Williams then compared the control run with the elevated CO2 condition and calculated the amount of turbulence in both of them. That’s how he found the increases.
Why Models Matter
Climate models have come under fire recently, in part because to lay people they can seem disconnected from reality. That’s why Karnauskas likes to use TV screens to explain how they work.
“With a climate model, you take the planet and you cut it up into grid cells like the pixels on a TV,” Karnauskas. “Each of those grid cells knows all the laws of physics. It looks at its neighbors around it and says ‘is it warm over there, is the wind coming from this direction, and then it marches forward in time.” By being fed those base conditions, the model can make extrapolations about the future.
In fact, the only limitation of the study that Karnauskas notes is that it only uses one climate model, which he says limits our ability to categorize the full certainty of the results. But this isn’t the first study to suggest that the jet stream is changing along with the warming climate.
Both Williams and Karnauskas have published studies that found that because the jet stream is getting stronger, eastbound flights from the U.S. to Europe will get faster, while westbound flights from Europe will be slower. This is backed up by real world incidents.
In January 2015, a flight from New York’s JFK airport to Heathrow took only 5 hours and 16 minutes because the jet stream was so strong. Ordinarily, that flight takes longer than six hours. During that same period, westbound flights from London and Paris to New York battled such strong heads that they burned more fuel than expected, requiring stops in Maine for refueling
It’s important to note that Williams’ study only looked at the North Atlantic—its conclusions can’t be extrapolated for other routes. At the same time, however, it’s important to recognize the impacts that climate change will have on the aviation industry so that companies can better plan and prepare for everything from plane maintenance and repair to fueling.

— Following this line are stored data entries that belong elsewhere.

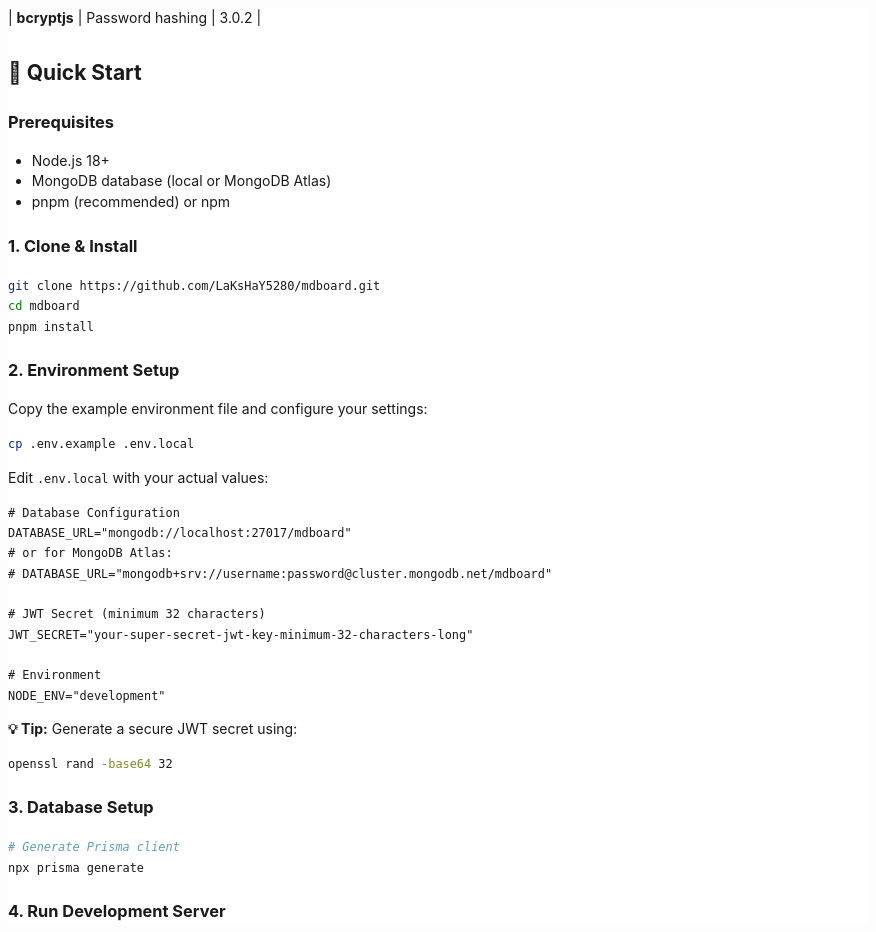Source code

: | **bcryptjs** | Password hashing | 3.0.2 |

## 🚀 Quick Start

### Prerequisites

- Node.js 18+ 
- MongoDB database (local or MongoDB Atlas)
- pnpm (recommended) or npm

### 1. Clone & Install

```bash
git clone https://github.com/LaKsHaY5280/mdboard.git
cd mdboard
pnpm install
```

### 2. Environment Setup

Copy the example environment file and configure your settings:

```bash
cp .env.example .env.local
```

Edit `.env.local` with your actual values:

```env
# Database Configuration
DATABASE_URL="mongodb://localhost:27017/mdboard"
# or for MongoDB Atlas:
# DATABASE_URL="mongodb+srv://username:password@cluster.mongodb.net/mdboard"

# JWT Secret (minimum 32 characters)
JWT_SECRET="your-super-secret-jwt-key-minimum-32-characters-long"

# Environment
NODE_ENV="development"
```

**💡 Tip:** Generate a secure JWT secret using:
```bash
openssl rand -base64 32
```

### 3. Database Setup

```bash
# Generate Prisma client
npx prisma generate
```

### 4. Run Development Server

“For decades, all of the focus on climate change and air travel was about how air travel is going to make climate change worse,” said Karnauskas. “But this kind of study, and other studies around climate change making flight times longer, are a new wave of looking at that relationship. It’s showing that climate change can feed back on the industry itself. It’s not just that air travel affects climate—we know that’s true. But air travel is being affected by climate change.”